Top of Data for the task
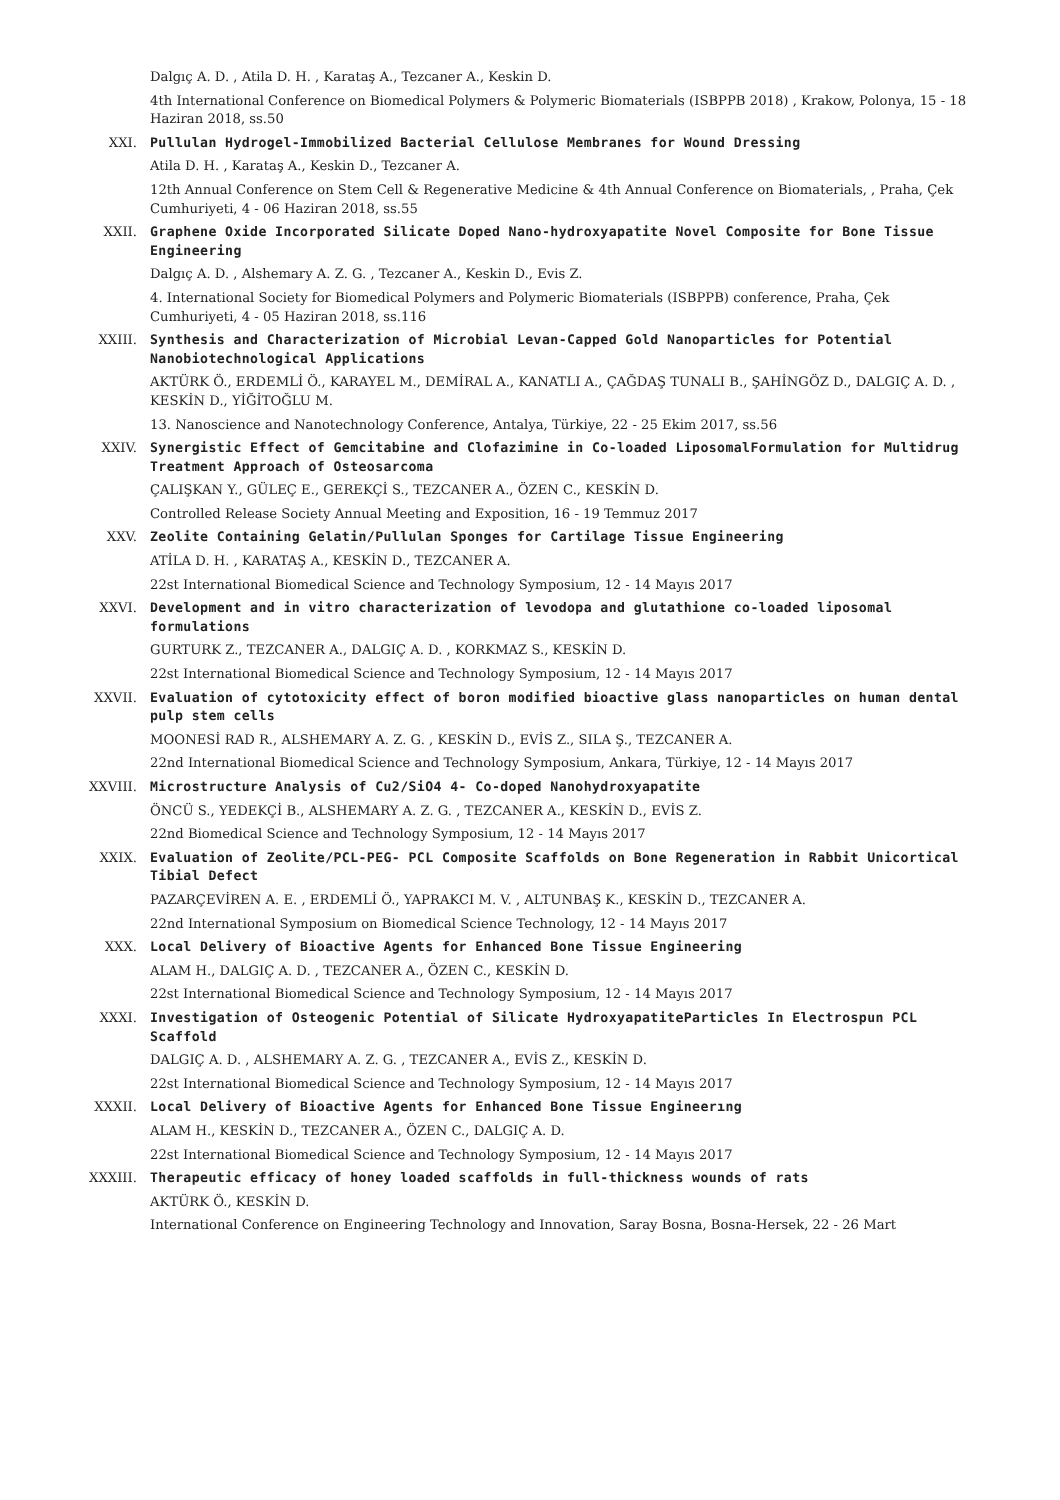Dalgıç A. D. , Atila D. H. , Karataş A., Tezcaner A., Keskin D.
4th International Conference on Biomedical Polymers & Polymeric Biomaterials (ISBPPB 2018) , Krakow, Polonya, 15 - 18 Haziran 2018, ss.50
XXI. Pullulan Hydrogel-Immobilized Bacterial Cellulose Membranes for Wound Dressing
Atila D. H. , Karataş A., Keskin D., Tezcaner A.
12th Annual Conference on Stem Cell & Regenerative Medicine & 4th Annual Conference on Biomaterials, , Praha, Çek Cumhuriyeti, 4 - 06 Haziran 2018, ss.55
XXII. Graphene Oxide Incorporated Silicate Doped Nano-hydroxyapatite Novel Composite for Bone Tissue Engineering
Dalgıç A. D. , Alshemary A. Z. G. , Tezcaner A., Keskin D., Evis Z.
4. International Society for Biomedical Polymers and Polymeric Biomaterials (ISBPPB) conference, Praha, Çek Cumhuriyeti, 4 - 05 Haziran 2018, ss.116
XXIII. Synthesis and Characterization of Microbial Levan-Capped Gold Nanoparticles for Potential Nanobiotechnological Applications
AKTÜRK Ö., ERDEMLİ Ö., KARAYEL M., DEMİRAL A., KANATLI A., ÇAĞDAŞ TUNALI B., ŞAHİNGÖZ D., DALGIÇ A. D. , KESKİN D., YİĞİTOĞLU M.
13. Nanoscience and Nanotechnology Conference, Antalya, Türkiye, 22 - 25 Ekim 2017, ss.56
XXIV. Synergistic Effect of Gemcitabine and Clofazimine in Co-loaded LiposomalFormulation for Multidrug Treatment Approach of Osteosarcoma
ÇALIŞKAN Y., GÜLEÇ E., GEREKÇİ S., TEZCANER A., ÖZEN C., KESKİN D.
Controlled Release Society Annual Meeting and Exposition, 16 - 19 Temmuz 2017
XXV. Zeolite Containing Gelatin/Pullulan Sponges for Cartilage Tissue Engineering
ATİLA D. H. , KARATAŞ A., KESKİN D., TEZCANER A.
22st International Biomedical Science and Technology Symposium, 12 - 14 Mayıs 2017
XXVI. Development and in vitro characterization of levodopa and glutathione co-loaded liposomal formulations
GURTURK Z., TEZCANER A., DALGIÇ A. D. , KORKMAZ S., KESKİN D.
22st International Biomedical Science and Technology Symposium, 12 - 14 Mayıs 2017
XXVII. Evaluation of cytotoxicity effect of boron modified bioactive glass nanoparticles on human dental pulp stem cells
MOONESİ RAD R., ALSHEMARY A. Z. G. , KESKİN D., EVİS Z., SILA Ş., TEZCANER A.
22nd International Biomedical Science and Technology Symposium, Ankara, Türkiye, 12 - 14 Mayıs 2017
XXVIII. Microstructure Analysis of Cu2/SiO4 4- Co-doped Nanohydroxyapatite
ÖNCÜ S., YEDEKÇİ B., ALSHEMARY A. Z. G. , TEZCANER A., KESKİN D., EVİS Z.
22nd Biomedical Science and Technology Symposium, 12 - 14 Mayıs 2017
XXIX. Evaluation of Zeolite/PCL-PEG- PCL Composite Scaffolds on Bone Regeneration in Rabbit Unicortical Tibial Defect
PAZARÇEVİREN A. E. , ERDEMLİ Ö., YAPRAKCI M. V. , ALTUNBAŞ K., KESKİN D., TEZCANER A.
22nd International Symposium on Biomedical Science Technology, 12 - 14 Mayıs 2017
XXX. Local Delivery of Bioactive Agents for Enhanced Bone Tissue Engineering
ALAM H., DALGIÇ A. D. , TEZCANER A., ÖZEN C., KESKİN D.
22st International Biomedical Science and Technology Symposium, 12 - 14 Mayıs 2017
XXXI. Investigation of Osteogenic Potential of Silicate HydroxyapatiteParticles In Electrospun PCL Scaffold
DALGIÇ A. D. , ALSHEMARY A. Z. G. , TEZCANER A., EVİS Z., KESKİN D.
22st International Biomedical Science and Technology Symposium, 12 - 14 Mayıs 2017
XXXII. Local Delivery of Bioactive Agents for Enhanced Bone Tissue Engineerıng
ALAM H., KESKİN D., TEZCANER A., ÖZEN C., DALGIÇ A. D.
22st International Biomedical Science and Technology Symposium, 12 - 14 Mayıs 2017
XXXIII. Therapeutic efficacy of honey loaded scaffolds in full-thickness wounds of rats
AKTÜRK Ö., KESKİN D.
International Conference on Engineering Technology and Innovation, Saray Bosna, Bosna-Hersek, 22 - 26 Mart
Bottom of Data for the task
Which lines above hold the string "Bone"? Copy each of them.

XXII. Graphene Oxide Incorporated Silicate Doped Nano-hydroxyapatite Novel Composite for Bone Tissue Engineering
XXIX. Evaluation of Zeolite/PCL-PEG- PCL Composite Scaffolds on Bone Regeneration in Rabbit Unicortical Tibial Defect
XXX. Local Delivery of Bioactive Agents for Enhanced Bone Tissue Engineering
XXXII. Local Delivery of Bioactive Agents for Enhanced Bone Tissue Engineerıng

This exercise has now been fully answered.